Sitting with your emotions is an act of courage. And like most courageous acts, it starts shaky—but eventually, it changes how you relate to yourself.
When to Ask for Help
Sometimes, sitting with emotions brings up things too weighty to carry alone – and that’s good. Seeking therapy is a show of strength rather than weakness if your feelings are controlling your everyday life or seem to be overpowering.
Here is where therapy might be quite transformative. Working with a professional will help you sort through the noise, whether your problems are trauma, anxiety, depression, or simply a matter of mental inertia. Simply looking for cognitive behavioral therapists will help you find someone qualified to assist you in sitting with, understanding, and healing from what you are experiencing. If you are not sure where to start.

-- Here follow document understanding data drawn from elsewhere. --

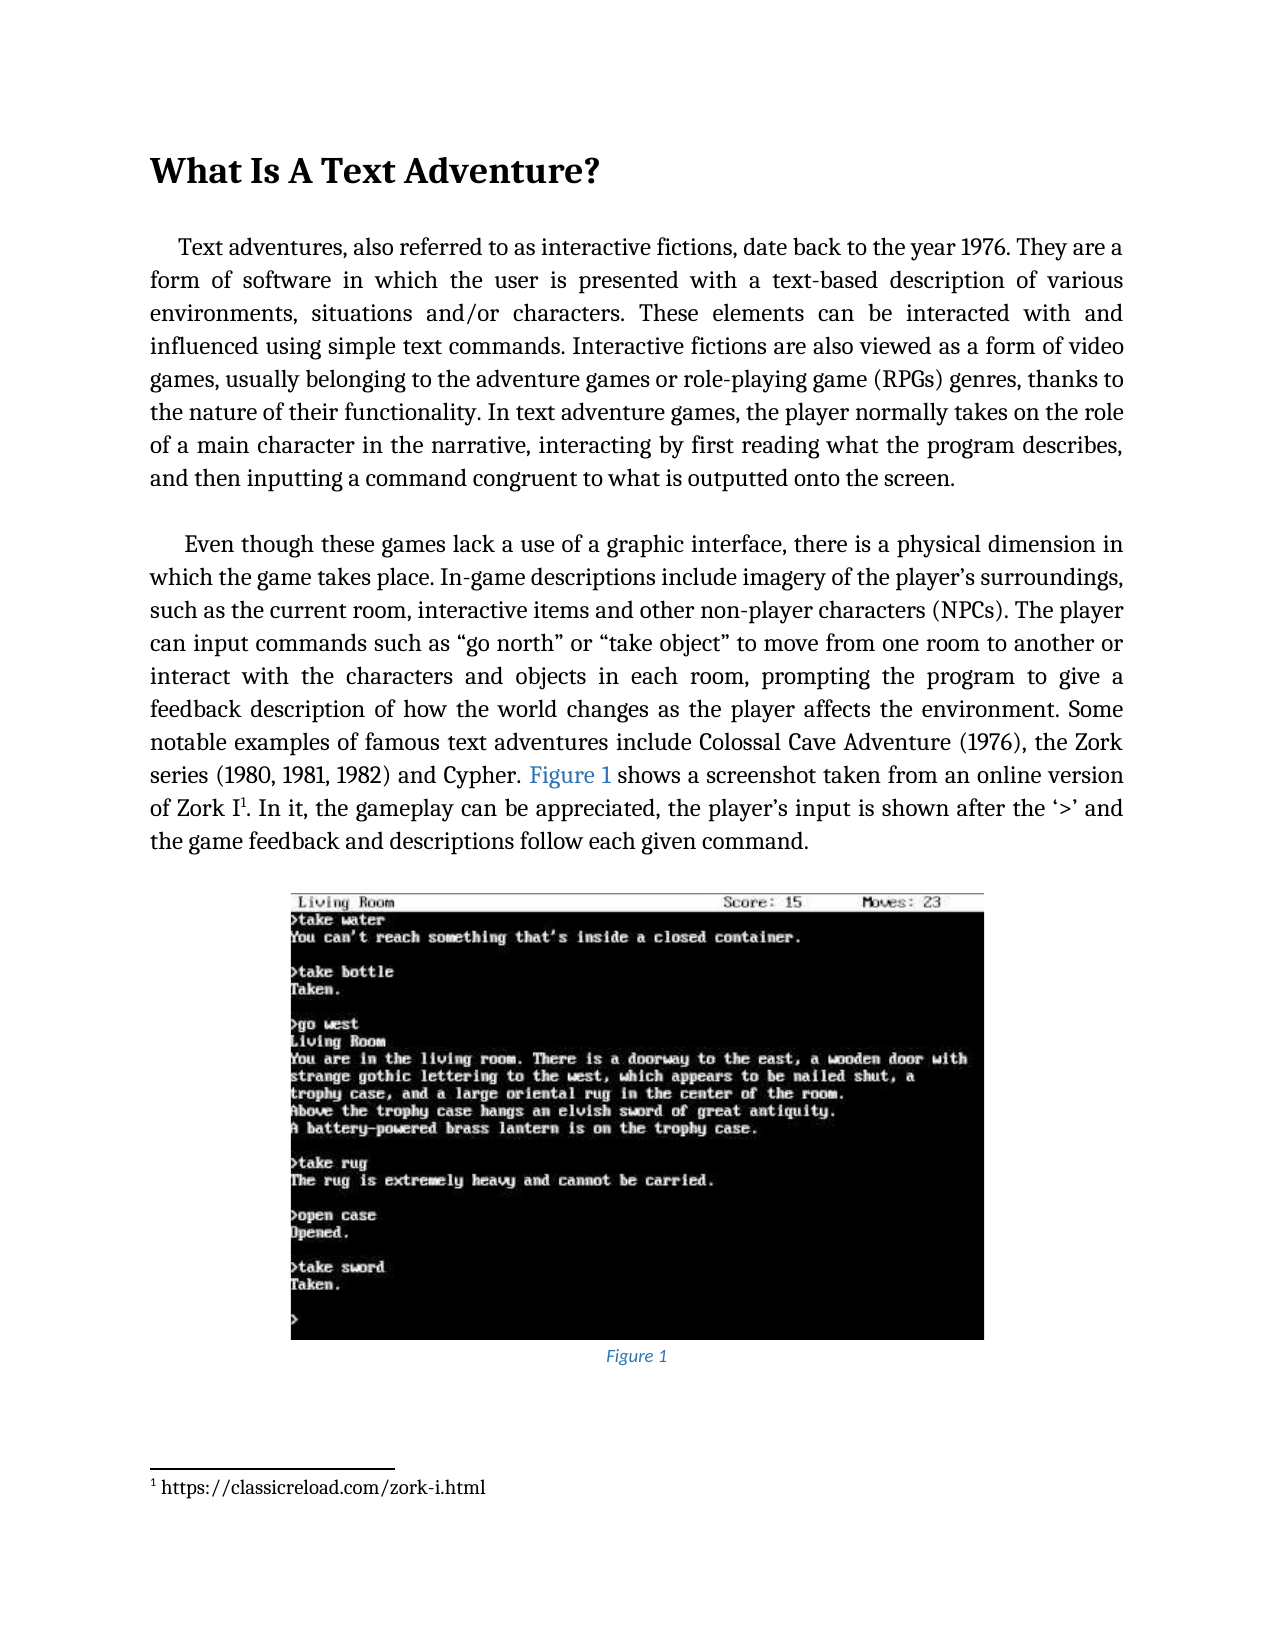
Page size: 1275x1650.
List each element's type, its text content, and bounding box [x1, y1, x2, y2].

text Figure 1 [150, 1344, 1125, 1367]
text Text adventures, also referred to as interactive fictions, date back to the year 1976. They are a form of software in which the user is presented with a text-based description of various environments, situations and/or characters. These elements can be interacted with and influenced using simple text commands. Interactive fictions are also viewed as a form of video games, usually belonging to the adventure games or role-playing game (RPGs) genres, thanks to the nature of their functionality. In text adventure games, the player normally takes on the role of a main character in the narrative, interacting by first reading what the program describes, and then inputting a command congruent to what is outputted onto the screen. [150, 233, 1125, 492]
text Even though these games lack a use of a graphic interface, there is a physical dimension in which the game takes place. In-game descriptions include imagery of the player’s surroundings, such as the current room, interactive items and other non-player characters (NPCs). The player can input commands such as “go north” or “take object” to move from one room to another or interact with the characters and objects in each room, prompting the program to give a feedback description of how the world changes as the player affects the environment. Some notable examples of famous text adventures include Colossal Cave Adventure (1976), the Zork series (1980, 1981, 1982) and Cypher. Figure 1 shows a screenshot taken from an online version of Zork I. In it, the gameplay can be appreciated, the player’s input is shown after the ‘>’ and the game feedback and descriptions follow each given command. [150, 530, 1125, 856]
text What Is A Text Adventure? [150, 150, 1125, 193]
picture [290, 893, 985, 1340]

Anyway, remember that sitting with your feelings won’t make all the difference overnight. Still, it creates a relationship with oneself based on integrity and compassion. Growth starts here, not by running from your emotions but by listening to them, through letting them. And at last, by respecting them.
Whether you decide to negotiate this process alone or with the help of a psychologist, know this: your feelings are genuine, your recovery is attainable, and sitting with what hurts could just be the first step toward something quite strong and transforming.
References:
Feldman, L. et. Al. (2015) Unpacking Emotion Differentiation Transforming Unpleasant Experience by Perceiving Distinctions in Negativity. Current Directions in Psychological Science; 24(1): 10-16.
Lieberman, M. D. et. Al. (2007) Putting feelings into words affect labeling disrupts amygdala activity in response to affective stimuli. Psychological Science; 18(5): 421-428.